Problem to solve: Find every line in the records below that holds the word "round" and copy it.

[Start of Attachment]

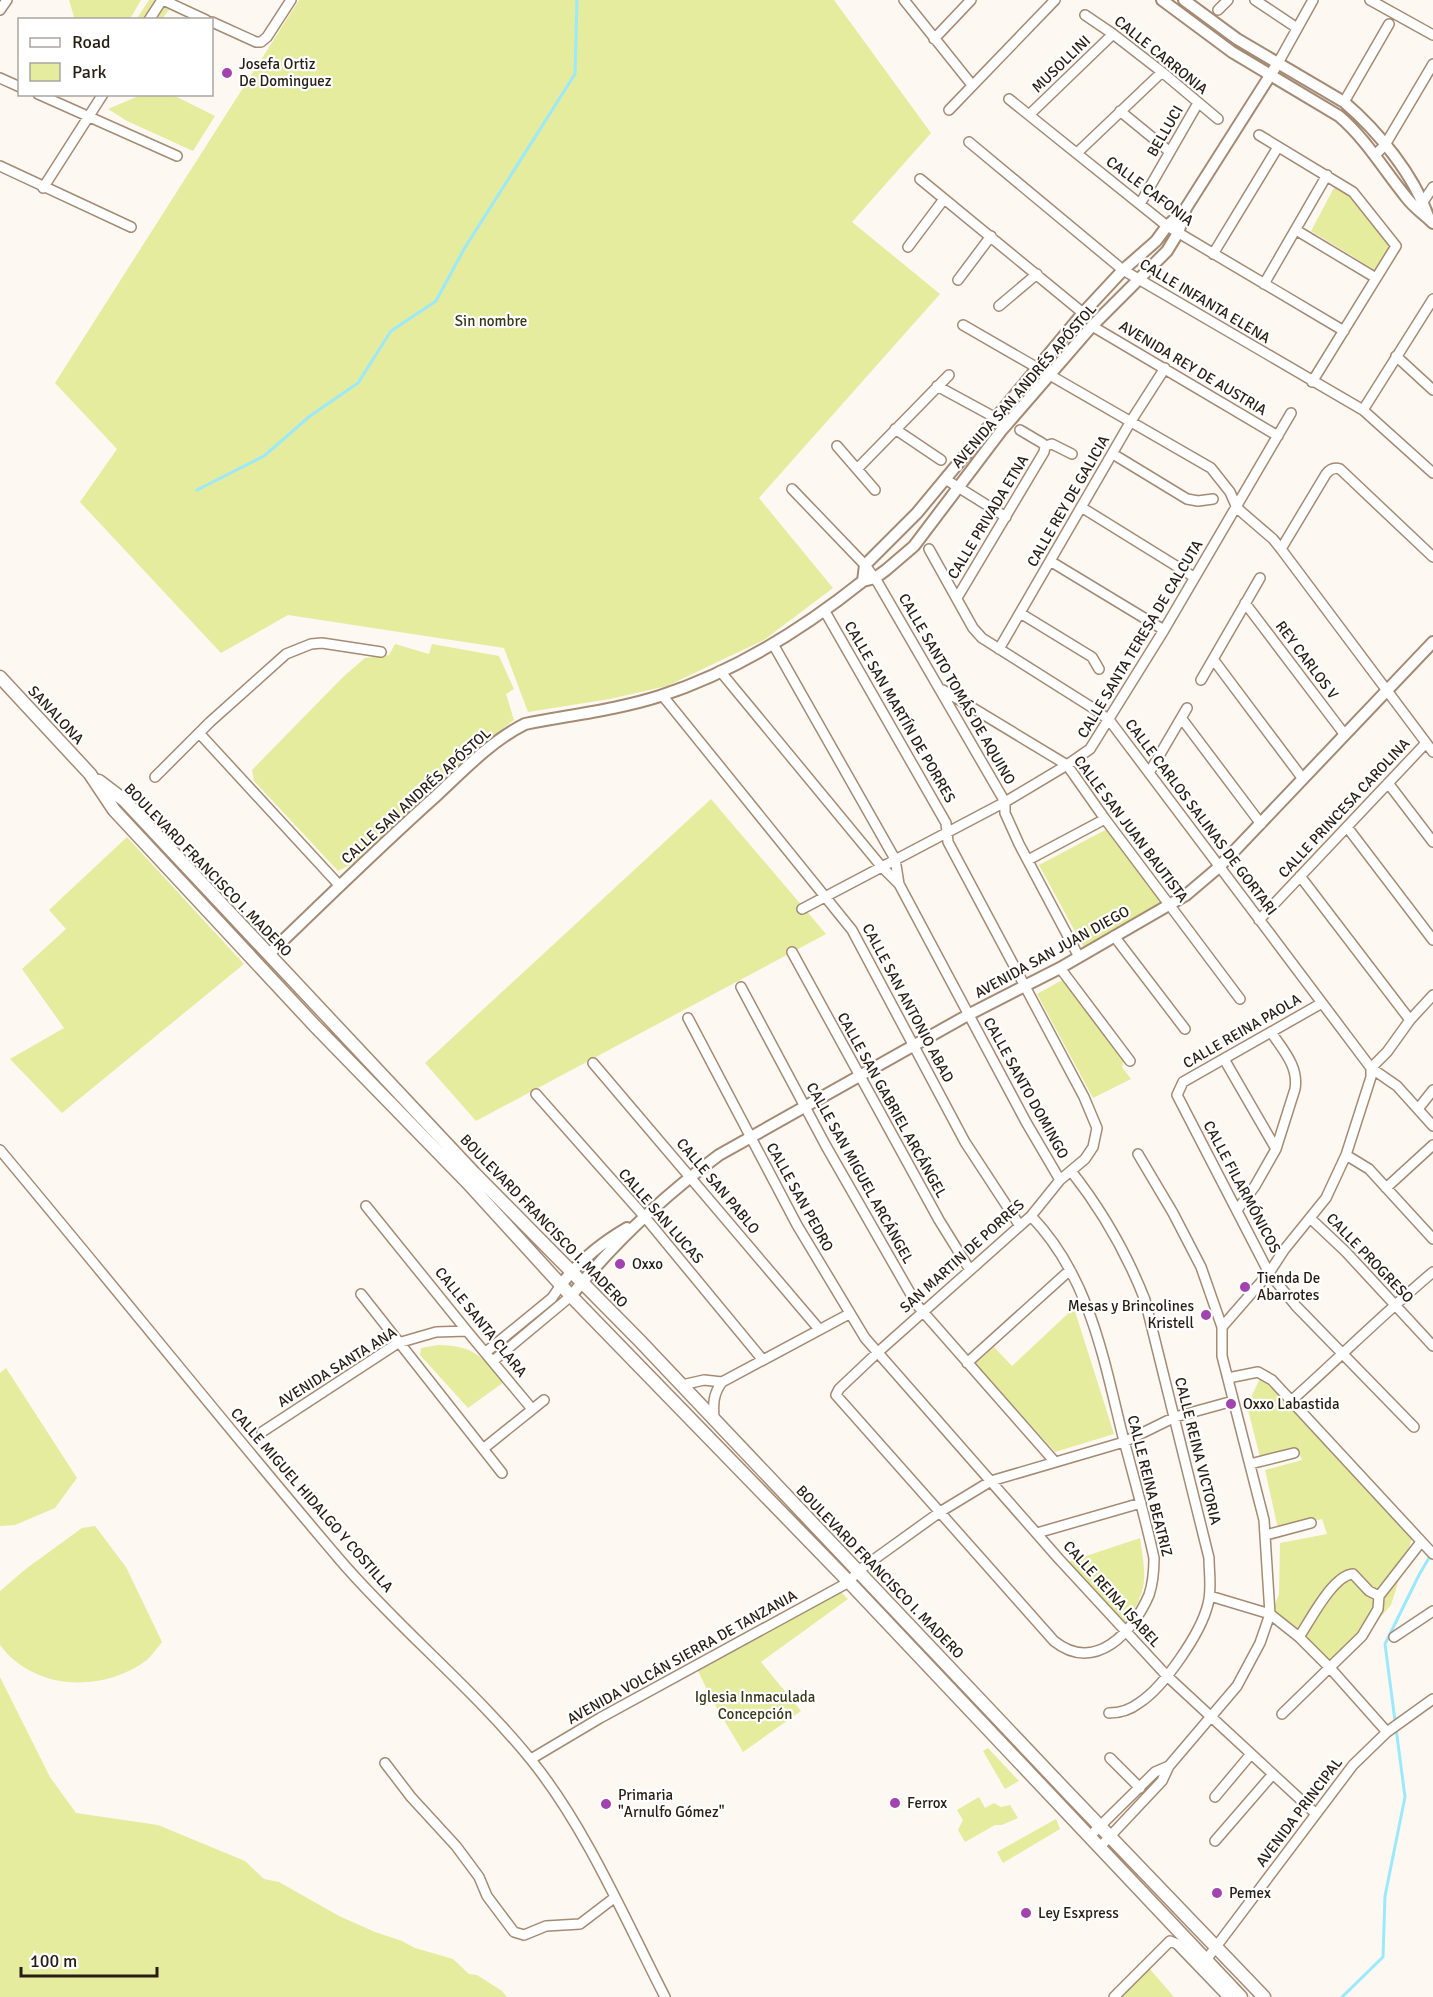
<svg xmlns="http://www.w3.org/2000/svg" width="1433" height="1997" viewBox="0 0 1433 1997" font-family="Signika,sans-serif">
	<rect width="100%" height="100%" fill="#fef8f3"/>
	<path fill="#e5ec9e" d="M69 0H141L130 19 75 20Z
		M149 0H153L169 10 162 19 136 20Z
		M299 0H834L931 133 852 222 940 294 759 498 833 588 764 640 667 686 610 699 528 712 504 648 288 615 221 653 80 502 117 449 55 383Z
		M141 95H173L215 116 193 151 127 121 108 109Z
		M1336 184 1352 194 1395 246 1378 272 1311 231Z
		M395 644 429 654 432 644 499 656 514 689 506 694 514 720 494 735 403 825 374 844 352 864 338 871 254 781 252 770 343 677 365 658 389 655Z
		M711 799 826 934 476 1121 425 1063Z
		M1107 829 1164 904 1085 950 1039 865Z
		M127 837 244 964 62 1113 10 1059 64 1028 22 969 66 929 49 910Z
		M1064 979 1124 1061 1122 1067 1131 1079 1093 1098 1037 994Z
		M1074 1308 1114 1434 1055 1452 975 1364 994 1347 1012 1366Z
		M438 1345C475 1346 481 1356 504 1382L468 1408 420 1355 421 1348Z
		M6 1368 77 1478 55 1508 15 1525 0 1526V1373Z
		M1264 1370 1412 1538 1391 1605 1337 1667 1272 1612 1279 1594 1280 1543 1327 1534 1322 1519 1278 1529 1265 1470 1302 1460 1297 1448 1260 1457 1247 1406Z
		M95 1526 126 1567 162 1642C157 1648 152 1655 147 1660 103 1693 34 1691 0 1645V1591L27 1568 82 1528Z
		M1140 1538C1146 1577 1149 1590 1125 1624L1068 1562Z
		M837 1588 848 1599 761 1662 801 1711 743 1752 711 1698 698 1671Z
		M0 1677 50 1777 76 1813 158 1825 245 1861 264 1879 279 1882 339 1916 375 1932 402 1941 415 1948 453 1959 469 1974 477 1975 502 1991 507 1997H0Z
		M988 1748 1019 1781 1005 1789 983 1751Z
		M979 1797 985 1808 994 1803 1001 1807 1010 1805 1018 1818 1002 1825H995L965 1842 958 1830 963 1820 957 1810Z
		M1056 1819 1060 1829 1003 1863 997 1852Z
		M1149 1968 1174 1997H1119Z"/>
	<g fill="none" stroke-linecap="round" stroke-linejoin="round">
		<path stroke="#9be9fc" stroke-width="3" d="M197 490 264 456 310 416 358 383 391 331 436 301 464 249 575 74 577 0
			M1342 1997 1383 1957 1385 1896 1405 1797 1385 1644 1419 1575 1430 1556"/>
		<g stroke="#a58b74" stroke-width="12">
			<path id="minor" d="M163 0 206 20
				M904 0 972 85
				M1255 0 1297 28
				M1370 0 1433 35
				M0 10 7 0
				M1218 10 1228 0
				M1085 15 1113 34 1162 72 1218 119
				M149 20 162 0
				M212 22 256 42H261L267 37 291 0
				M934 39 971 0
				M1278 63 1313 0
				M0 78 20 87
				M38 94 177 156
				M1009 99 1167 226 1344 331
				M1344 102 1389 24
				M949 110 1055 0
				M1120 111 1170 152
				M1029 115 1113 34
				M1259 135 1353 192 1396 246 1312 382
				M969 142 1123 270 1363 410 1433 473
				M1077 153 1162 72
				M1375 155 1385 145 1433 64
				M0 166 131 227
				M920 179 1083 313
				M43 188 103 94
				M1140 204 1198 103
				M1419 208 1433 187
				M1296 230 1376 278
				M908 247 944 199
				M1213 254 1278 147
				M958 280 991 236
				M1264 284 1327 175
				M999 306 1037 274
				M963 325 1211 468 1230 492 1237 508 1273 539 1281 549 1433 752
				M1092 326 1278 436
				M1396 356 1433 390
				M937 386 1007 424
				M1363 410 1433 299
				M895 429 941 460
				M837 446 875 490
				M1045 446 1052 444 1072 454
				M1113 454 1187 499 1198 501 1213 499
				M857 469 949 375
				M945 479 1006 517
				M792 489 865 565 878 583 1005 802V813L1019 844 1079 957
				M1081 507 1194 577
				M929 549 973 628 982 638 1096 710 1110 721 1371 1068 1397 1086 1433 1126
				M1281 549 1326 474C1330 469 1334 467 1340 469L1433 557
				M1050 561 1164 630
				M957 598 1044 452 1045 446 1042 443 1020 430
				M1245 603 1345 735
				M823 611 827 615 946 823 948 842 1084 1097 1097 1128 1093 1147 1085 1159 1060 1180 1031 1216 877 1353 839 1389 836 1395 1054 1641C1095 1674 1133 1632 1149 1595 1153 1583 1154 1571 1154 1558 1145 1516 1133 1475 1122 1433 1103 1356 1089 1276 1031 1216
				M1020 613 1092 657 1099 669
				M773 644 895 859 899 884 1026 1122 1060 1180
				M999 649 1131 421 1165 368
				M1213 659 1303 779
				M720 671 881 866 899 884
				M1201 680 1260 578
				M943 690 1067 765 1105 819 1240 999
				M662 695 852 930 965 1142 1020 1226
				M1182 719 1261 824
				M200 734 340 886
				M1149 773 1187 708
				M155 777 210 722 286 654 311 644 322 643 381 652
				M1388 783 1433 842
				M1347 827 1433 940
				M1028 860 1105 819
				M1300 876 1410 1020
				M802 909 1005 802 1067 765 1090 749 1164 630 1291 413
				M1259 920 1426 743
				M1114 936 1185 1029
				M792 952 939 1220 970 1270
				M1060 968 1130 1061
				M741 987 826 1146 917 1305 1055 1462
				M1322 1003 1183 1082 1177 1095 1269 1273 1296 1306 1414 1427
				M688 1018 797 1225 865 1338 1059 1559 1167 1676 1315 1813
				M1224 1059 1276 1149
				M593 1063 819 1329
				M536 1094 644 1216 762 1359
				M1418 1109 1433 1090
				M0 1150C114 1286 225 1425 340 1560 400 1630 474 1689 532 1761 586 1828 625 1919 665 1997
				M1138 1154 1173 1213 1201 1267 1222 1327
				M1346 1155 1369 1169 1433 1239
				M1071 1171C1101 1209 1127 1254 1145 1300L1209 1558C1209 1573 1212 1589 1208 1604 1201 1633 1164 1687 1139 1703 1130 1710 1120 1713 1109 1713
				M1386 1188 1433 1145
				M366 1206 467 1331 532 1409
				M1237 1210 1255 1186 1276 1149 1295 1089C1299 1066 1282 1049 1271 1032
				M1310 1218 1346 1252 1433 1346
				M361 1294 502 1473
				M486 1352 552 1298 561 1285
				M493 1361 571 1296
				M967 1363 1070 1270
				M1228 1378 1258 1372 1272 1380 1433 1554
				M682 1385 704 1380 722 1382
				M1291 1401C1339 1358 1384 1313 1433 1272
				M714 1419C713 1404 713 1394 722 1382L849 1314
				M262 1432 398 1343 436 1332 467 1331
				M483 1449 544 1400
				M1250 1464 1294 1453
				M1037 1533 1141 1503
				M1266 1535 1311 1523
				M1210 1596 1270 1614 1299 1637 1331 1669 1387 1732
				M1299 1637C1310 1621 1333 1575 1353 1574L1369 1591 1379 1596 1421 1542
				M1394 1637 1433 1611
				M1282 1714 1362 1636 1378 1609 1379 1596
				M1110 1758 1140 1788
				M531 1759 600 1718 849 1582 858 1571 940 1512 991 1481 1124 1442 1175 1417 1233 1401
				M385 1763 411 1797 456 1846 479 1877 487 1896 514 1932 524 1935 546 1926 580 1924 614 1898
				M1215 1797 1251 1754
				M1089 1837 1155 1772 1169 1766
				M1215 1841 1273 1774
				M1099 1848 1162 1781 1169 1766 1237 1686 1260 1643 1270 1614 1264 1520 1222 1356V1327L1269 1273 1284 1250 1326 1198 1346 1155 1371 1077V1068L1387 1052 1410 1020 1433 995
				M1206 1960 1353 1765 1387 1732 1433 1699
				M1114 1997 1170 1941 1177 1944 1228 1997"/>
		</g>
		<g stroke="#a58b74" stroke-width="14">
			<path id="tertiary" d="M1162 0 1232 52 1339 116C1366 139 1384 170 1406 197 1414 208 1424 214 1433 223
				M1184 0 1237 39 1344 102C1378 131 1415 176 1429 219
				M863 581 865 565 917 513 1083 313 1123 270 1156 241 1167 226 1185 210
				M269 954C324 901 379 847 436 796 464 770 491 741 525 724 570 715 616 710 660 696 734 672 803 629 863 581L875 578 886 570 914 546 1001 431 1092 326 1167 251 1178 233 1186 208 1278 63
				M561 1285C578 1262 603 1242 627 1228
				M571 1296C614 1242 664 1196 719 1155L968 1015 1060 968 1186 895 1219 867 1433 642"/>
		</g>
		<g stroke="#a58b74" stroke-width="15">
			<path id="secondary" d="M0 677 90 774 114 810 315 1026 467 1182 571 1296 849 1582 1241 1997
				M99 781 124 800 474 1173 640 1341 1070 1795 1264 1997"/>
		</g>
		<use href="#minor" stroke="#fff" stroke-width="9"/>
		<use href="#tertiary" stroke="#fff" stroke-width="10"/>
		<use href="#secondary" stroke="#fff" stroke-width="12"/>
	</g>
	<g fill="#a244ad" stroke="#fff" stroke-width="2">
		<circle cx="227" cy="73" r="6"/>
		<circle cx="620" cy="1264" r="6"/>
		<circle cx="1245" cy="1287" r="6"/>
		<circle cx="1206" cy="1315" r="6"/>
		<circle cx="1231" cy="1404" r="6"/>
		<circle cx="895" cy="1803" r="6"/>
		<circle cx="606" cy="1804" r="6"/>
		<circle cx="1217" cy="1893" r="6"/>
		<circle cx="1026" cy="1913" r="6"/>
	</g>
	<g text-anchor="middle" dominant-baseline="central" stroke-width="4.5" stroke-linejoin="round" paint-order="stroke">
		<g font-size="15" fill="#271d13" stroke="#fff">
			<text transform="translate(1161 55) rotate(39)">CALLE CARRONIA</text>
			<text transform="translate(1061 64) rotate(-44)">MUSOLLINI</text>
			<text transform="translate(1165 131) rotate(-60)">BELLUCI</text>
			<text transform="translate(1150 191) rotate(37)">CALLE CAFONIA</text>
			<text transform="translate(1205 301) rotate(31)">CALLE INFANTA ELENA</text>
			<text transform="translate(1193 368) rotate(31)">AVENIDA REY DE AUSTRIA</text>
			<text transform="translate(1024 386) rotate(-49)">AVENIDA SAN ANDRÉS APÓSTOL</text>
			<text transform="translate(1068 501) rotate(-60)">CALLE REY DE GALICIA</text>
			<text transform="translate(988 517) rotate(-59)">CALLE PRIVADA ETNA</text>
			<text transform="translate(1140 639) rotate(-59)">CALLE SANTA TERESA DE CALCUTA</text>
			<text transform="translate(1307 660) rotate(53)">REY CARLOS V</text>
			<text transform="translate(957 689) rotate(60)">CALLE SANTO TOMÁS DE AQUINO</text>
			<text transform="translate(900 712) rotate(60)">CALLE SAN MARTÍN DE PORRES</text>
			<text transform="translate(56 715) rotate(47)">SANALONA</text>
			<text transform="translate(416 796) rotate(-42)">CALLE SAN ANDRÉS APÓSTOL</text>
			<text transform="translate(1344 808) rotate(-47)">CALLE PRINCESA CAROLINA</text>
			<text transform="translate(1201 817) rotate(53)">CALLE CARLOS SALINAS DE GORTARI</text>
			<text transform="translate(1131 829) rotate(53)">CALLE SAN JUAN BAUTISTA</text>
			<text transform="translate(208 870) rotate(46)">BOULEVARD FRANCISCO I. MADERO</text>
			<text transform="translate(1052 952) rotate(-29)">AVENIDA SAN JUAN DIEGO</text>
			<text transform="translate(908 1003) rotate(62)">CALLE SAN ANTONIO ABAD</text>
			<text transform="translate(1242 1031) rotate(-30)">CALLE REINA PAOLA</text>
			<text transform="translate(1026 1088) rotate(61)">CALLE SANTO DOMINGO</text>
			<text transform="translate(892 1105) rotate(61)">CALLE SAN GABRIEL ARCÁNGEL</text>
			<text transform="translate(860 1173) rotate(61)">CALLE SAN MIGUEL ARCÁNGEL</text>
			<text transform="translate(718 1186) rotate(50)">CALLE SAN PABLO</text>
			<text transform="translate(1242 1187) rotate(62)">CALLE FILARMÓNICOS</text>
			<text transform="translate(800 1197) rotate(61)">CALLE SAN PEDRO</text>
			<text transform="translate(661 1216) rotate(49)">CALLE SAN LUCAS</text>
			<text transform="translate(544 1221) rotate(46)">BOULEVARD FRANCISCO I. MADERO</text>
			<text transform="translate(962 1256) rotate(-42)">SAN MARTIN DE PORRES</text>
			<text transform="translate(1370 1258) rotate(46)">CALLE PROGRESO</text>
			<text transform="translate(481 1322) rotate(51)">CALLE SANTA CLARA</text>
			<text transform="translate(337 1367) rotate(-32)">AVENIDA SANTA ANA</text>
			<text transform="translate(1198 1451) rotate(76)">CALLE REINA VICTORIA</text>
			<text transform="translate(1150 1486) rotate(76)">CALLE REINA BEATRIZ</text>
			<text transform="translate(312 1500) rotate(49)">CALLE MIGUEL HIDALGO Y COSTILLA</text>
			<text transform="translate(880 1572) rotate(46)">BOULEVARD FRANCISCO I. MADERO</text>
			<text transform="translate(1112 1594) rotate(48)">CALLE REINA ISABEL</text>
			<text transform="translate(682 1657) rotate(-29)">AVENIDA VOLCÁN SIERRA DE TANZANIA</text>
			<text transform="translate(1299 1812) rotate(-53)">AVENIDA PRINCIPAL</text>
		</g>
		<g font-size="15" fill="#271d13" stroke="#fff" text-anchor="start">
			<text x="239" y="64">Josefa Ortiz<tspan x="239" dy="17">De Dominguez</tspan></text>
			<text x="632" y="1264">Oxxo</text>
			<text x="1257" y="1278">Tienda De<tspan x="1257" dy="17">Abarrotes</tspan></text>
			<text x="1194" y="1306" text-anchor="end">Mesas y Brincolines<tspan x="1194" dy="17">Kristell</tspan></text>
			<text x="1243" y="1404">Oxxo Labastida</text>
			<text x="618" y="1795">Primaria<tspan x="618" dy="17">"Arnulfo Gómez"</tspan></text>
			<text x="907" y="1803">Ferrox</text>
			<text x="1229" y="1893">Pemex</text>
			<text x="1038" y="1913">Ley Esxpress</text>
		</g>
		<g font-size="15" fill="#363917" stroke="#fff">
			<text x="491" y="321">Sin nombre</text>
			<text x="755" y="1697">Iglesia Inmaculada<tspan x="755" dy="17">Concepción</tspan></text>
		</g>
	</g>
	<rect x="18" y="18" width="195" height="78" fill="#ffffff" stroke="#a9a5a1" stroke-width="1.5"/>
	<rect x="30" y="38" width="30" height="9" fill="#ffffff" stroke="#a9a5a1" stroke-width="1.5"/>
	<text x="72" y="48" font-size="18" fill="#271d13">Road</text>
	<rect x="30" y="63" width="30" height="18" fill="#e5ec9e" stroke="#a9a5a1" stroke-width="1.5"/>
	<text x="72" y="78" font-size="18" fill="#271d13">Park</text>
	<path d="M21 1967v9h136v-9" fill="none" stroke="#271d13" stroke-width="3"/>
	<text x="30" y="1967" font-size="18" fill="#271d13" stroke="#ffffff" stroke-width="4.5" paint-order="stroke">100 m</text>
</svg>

[End of Attachment]

Response to this task:
	<g fill="none" stroke-linecap="round" stroke-linejoin="round">
	<g text-anchor="middle" dominant-baseline="central" stroke-width="4.5" stroke-linejoin="round" paint-order="stroke">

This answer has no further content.